Transition of power is deadly for a regime with too much to conceal and will be prevented by force when rigging becomes inadequate. How many times has history taught this lesson and in how many places? Mubarak, Gadaffi and now Assad had no other choice than to call out the troops or face the hangman? They conspired against democracy hoping to rob the hangman of his fee.
Sri Lanka is staring into a future starker than ever before in its 65 post-independence years. History has shown that even insane rulers cannot be ousted by internal strife alone after they score big military victories over hated enemies. The threat can be defeated only by an alliance of an awakened populace with a democratic international community, but that’s a topic for another day.

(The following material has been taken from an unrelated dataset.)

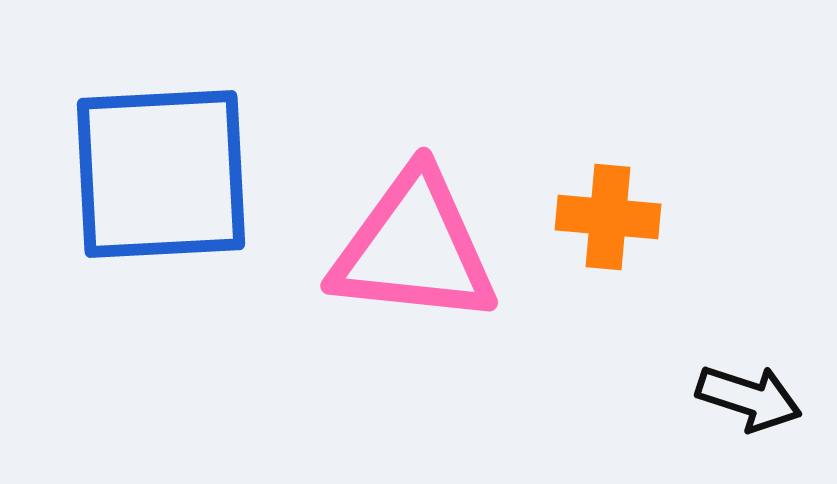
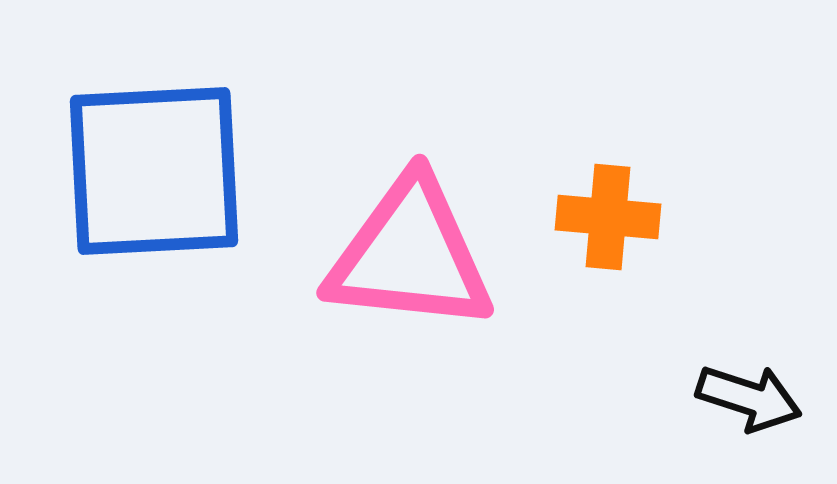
blue square: moved 7 px left, 3 px up
pink triangle: moved 4 px left, 7 px down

Ironic out verbal contortions
There is one bit of verbal jugglery in TNA-Sampanthan lexicography that needs ironing out. If the Tamils are denied “internal self-determination” the time will come when they will seek “external self-determination” they contort. For heaven’s sake, there is only plain vanilla self-determination in respect of minority nations, and not a multitude of flavours thereof. I have met and heard RS a few times; he has a sharp and logical mind and speaks with clarity; so why this verbal jumble? What he means is perfectly clear: Either it is devolution and self-administration; otherwise it will be the exercise of the right to plain vanilla self-determination, including the right to secede. Plain and simple that’s what he means and it’s obvious, logical and correct. I might add, on my own bat, that all nations, Lanka’s Tamils and India’s Kashmiris included, are morally entitled to it.
The verbal gymnastics finds its way in because nationalist hotheads in the Tamil community can’t do with devolution and self-administration unless it’s dressed up in the garments of ‘internal self-determination’. Conversely one dare not speak of ‘including the right to secession’ without being marched off by Lanka’s Sinhala-Buddhist state and tried for treason. In this context, these verbal contortions are forgivable. I only want to spell it out in plain language for the benefit of simple readers of common English.